((

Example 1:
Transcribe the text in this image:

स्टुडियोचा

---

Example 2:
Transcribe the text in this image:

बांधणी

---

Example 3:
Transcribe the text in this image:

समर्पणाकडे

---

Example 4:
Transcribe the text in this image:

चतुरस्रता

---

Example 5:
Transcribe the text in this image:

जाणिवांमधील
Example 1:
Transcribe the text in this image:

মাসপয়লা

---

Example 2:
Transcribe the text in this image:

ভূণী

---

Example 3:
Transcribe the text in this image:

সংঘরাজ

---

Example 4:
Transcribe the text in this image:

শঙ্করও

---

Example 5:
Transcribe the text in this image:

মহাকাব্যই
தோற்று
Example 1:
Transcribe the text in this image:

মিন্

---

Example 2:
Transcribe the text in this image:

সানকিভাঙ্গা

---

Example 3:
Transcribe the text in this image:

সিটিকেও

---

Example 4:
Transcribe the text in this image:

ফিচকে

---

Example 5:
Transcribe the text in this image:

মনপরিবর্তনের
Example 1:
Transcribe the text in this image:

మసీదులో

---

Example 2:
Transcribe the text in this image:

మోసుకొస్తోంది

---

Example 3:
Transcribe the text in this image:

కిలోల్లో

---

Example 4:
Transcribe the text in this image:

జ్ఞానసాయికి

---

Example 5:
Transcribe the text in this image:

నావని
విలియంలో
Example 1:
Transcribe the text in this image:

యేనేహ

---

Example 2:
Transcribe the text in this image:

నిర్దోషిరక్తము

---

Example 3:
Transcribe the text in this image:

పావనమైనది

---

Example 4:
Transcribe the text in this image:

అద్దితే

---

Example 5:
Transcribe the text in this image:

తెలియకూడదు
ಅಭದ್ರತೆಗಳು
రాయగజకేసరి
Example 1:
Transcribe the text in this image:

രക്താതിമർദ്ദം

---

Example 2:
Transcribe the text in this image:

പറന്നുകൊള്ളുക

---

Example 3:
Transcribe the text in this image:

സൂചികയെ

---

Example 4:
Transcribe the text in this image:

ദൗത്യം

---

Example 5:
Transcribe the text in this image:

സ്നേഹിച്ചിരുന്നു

))

- INSTRUCTIONS FOR THE TASK
Could you restate every record word for word?

- COMPLETED EXERCISE
Example 1:
Transcribe the text in this image:

स्टुडियोचा

---

Example 2:
Transcribe the text in this image:

बांधणी

---

Example 3:
Transcribe the text in this image:

समर्पणाकडे

---

Example 4:
Transcribe the text in this image:

चतुरस्रता

---

Example 5:
Transcribe the text in this image:

जाणिवांमधील
Example 1:
Transcribe the text in this image:

মাসপয়লা

---

Example 2:
Transcribe the text in this image:

ভূণী

---

Example 3:
Transcribe the text in this image:

সংঘরাজ

---

Example 4:
Transcribe the text in this image:

শঙ্করও

---

Example 5:
Transcribe the text in this image:

মহাকাব্যই
தோற்று
Example 1:
Transcribe the text in this image:

মিন্

---

Example 2:
Transcribe the text in this image:

সানকিভাঙ্গা

---

Example 3:
Transcribe the text in this image:

সিটিকেও

---

Example 4:
Transcribe the text in this image:

ফিচকে

---

Example 5:
Transcribe the text in this image:

মনপরিবর্তনের
Example 1:
Transcribe the text in this image:

మసీదులో

---

Example 2:
Transcribe the text in this image:

మోసుకొస్తోంది

---

Example 3:
Transcribe the text in this image:

కిలోల్లో

---

Example 4:
Transcribe the text in this image:

జ్ఞానసాయికి

---

Example 5:
Transcribe the text in this image:

నావని
విలియంలో
Example 1:
Transcribe the text in this image:

యేనేహ

---

Example 2:
Transcribe the text in this image:

నిర్దోషిరక్తము

---

Example 3:
Transcribe the text in this image:

పావనమైనది

---

Example 4:
Transcribe the text in this image:

అద్దితే

---

Example 5:
Transcribe the text in this image:

తెలియకూడదు
ಅಭದ್ರತೆಗಳು
రాయగజకేసరి
Example 1:
Transcribe the text in this image:

രക്താതിമർദ്ദം

---

Example 2:
Transcribe the text in this image:

പറന്നുകൊള്ളുക

---

Example 3:
Transcribe the text in this image:

സൂചികയെ

---

Example 4:
Transcribe the text in this image:

ദൗത്യം

---

Example 5:
Transcribe the text in this image:

സ്നേഹിച്ചിരുന്നു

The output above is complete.